Seeking Alpha
About this author:

By Irwin Greenstein

To show how far emerging markets have fallen, and where they are headed for 2009, look no further than the theory of ‘decoupling’.

The idea of decoupling gained prominence in 2006, and achieved superstar status in early 2008, as emerging markets boomed. Advocates of decoupling professed that the rising prices of commodities, which overnight turned many third-world countries into boomtowns, let these long-neglected economies decouple from the G8 and other industrialized nations. By decoupling, they could finally set their own economic destiny.

Well, if there is any economic theory headed for the trash heap it’s decoupling. That’s because, as the markets have proven, young economies are largely dependent on more mature industrialized economies for their financial survival.

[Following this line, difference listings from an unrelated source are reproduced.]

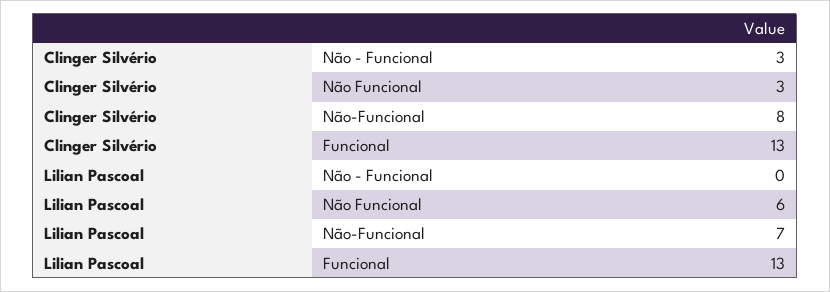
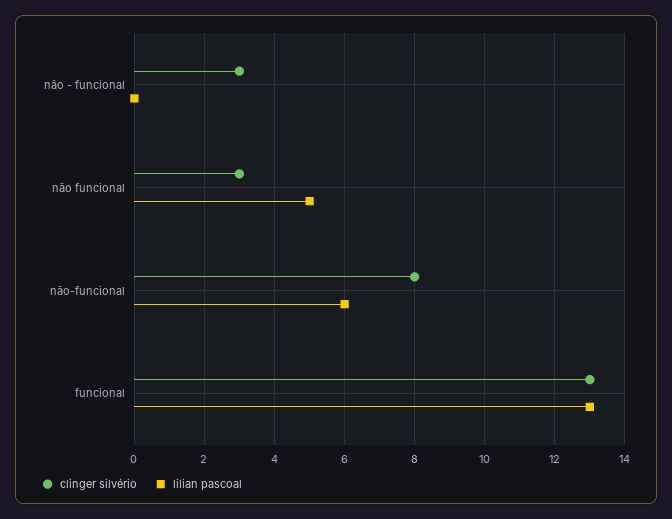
  {
    "Clinger Silvério": {
      "Não - Funcional": 3,
      "Não Funcional": 3,
      "Não-Funcional": 8,
      "Funcional": 13
    },
    "Lilian Pascoal": {
      "Não - Funcional": 0,
-     "Não Funcional": 6,
+     "Não Funcional": 5,
-     "Não-Funcional": 7,
+     "Não-Funcional": 6,
      "Funcional": 13
    }
  }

Cash, credit and construction fed the so-called Commodity Supercycle, which pushed emerging markets to all-time highs over the past few years. Now that cash, credit and construction are gone, investment opportunities in emerging markets look bleak for 2009.

For example, the Financial Times reported Monday record volumes of government bonds from the industrialized nations could crowd out emerging markets from a shrinking pool of credit.

Some $3 trillion in government bonds expected to be issued by the big developed economies in 2009 - three times more than in 2008, the FT wrote.

The timing couldn’t be worse for emerging markets. Not only do they need to repay record debts, but they are also dependent on credit to fund new capital-intensive ventures in mining, exploration and drilling so they can be responsive to an eventual turnaround in global markets.

This creates an environment for a new rash of sovereign defaults - turning back the clock by decades on countries in Latin America, Eastern Europe and Asia.

For investors, emerging markets could be a roller coaster ride at best.

As decoupling proves to be a false idol, emerging markets have clearly proven how closely tied they are to the U.S. and Europe.

With that in mind, the International Monetary Fund issued a forecast last week that said U.S. economic growth will be close to zero for the rest of 2008 and the few months following.

The IMF expects a gradual recovery in the U.S. starting in Q2 2009 - an outlook shared by most advanced economies.

Bottom line for emerging markets is that they will continue to be crippled by the global financial contagion at least through the first half of next year.

Print this article with comments

This article has 1 comment:

  •  
    Russia I think is a good example, now that oil is below $50 dollars, and the credit markets are tight, how are they going to develop new oil fields? Other sectors of the economy are just not competitive.